However, GWAS also faces several challenges. Reliable identification of resistance loci requires large sample sizes, accurate phenotyping under nematode-infested conditions, and high-density genome-wide SNP coverage. Moreover, population structure and genetic heterogeneity can produce false-positive associations, necessitating rigorous statistical control. Despite these limitations, GWAS has proven to be a powerful approach for detecting resistance loci across diverse germplasm, complementing QTL mapping and enabling the integration of both methods to accelerate the development of PPNs-resistant cultivars (Figure 2).

Comment 13:  Please define all abbreviations the first time they are used.

Response: We have ensured that all abbreviations are defined upon first use throughout the manuscript.

We believe that the revised manuscript has been significantly improved thanks to the reviewers’ valuable comments. We look forward to your positive consideration.

Reviewer 2 Report

Comments and Suggestions for Authors

This is a well-structured review on plant nematode resistance. However, some of the references cited are quite outdated, such as ref # 6, 9, 67 and 77 that would need updating with information that is more recent. QTL mapping involves bi- and multi-parental populations but the latter was not mentioned in the review. Figure 1 therefore should be updated accordingly (such as replacing "biparental populations" with "mapping populations" or "bi- and multi-parent populations"). My other editorial suggestions include:
Line 75: replace "variations" with "variants"
Line 113: replace "genetic background" with "pedigrees"
Line 229: replace "quantitative trait locus (QTL)" with "QTL" because the term QTL was already defined earlier in the MS
Line 397: give a full name for "IoT" 
Table 1: Replace "Cereal Species" with "Plant Species" in the top row.

Author Response

Response to Reviewer 2

Comment 1: Some references are outdated.

Response: We have updated references [3], [5], [6], [7], [14], [16], [19], [20], [21], [22], [23], [24], [40], [92] with more recent and relevant literature.

EXERCISE OBJECTIVE
Reproduce the part of the peer-review exchange that opens with the words containing "Line 113: replace" and closes with "references are outdated.".

RECORDS SHOWN
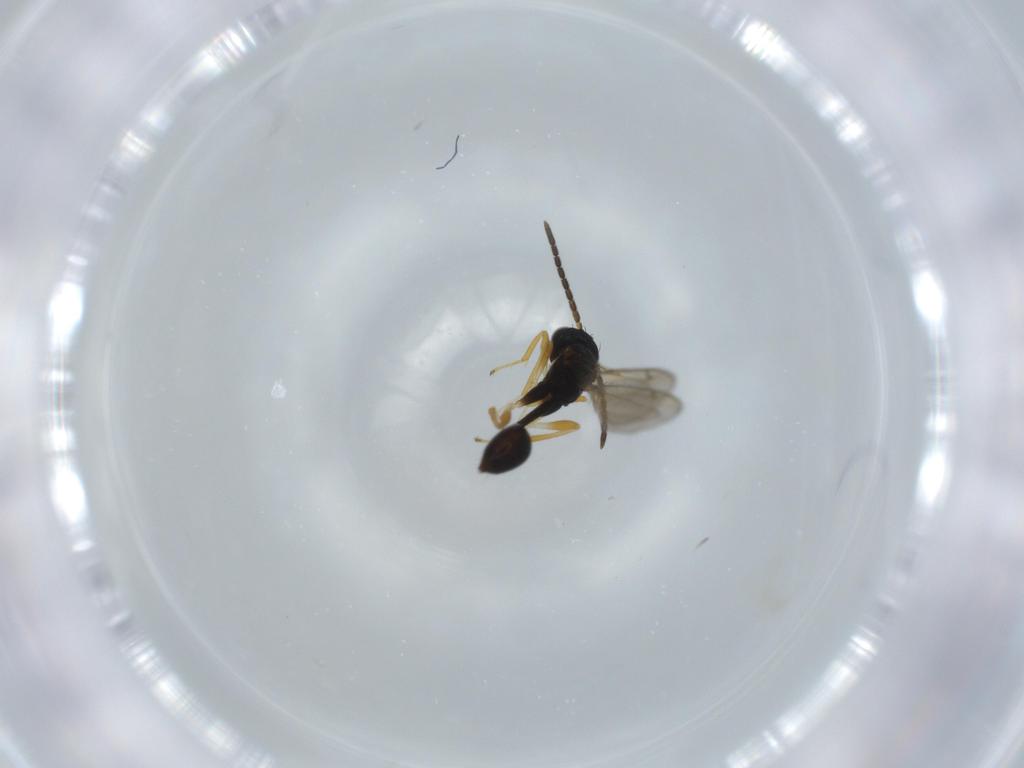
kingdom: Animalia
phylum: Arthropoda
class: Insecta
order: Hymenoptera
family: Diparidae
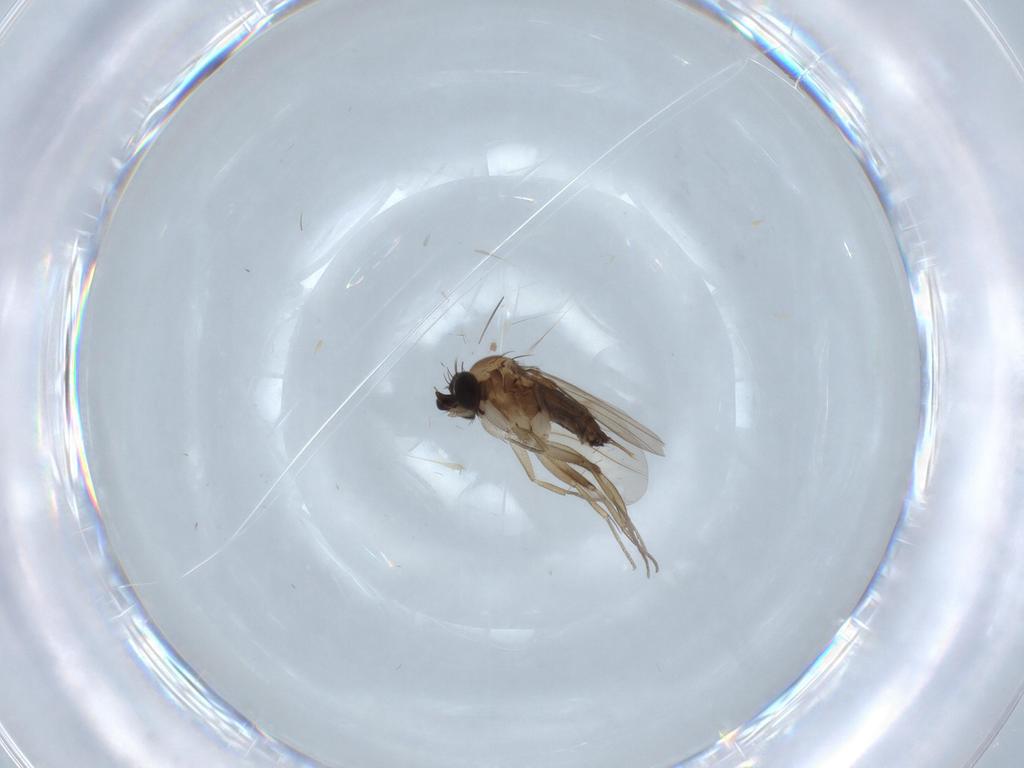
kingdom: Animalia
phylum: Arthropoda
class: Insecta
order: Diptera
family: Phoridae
* * *
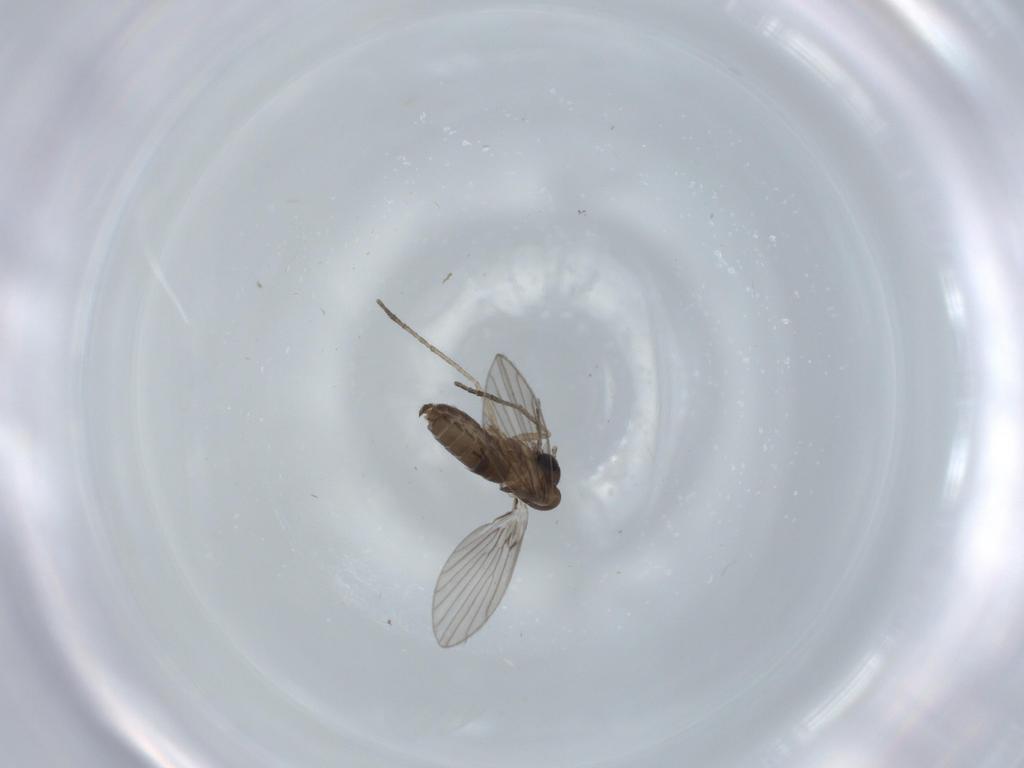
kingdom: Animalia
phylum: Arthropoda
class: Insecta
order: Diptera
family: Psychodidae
==
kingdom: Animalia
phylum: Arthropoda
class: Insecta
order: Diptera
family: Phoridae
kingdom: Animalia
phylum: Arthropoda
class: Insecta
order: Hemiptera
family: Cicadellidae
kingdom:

EXERCISE OUTPUT
Line 113: replace "genetic background" with "pedigrees"
Line 229: replace "quantitative trait locus (QTL)" with "QTL" because the term QTL was already defined earlier in the MS
Line 397: give a full name for "IoT" 
Table 1: Replace "Cereal Species" with "Plant Species" in the top row.

Author Response

Response to Reviewer 2

Comment 1: Some references are outdated.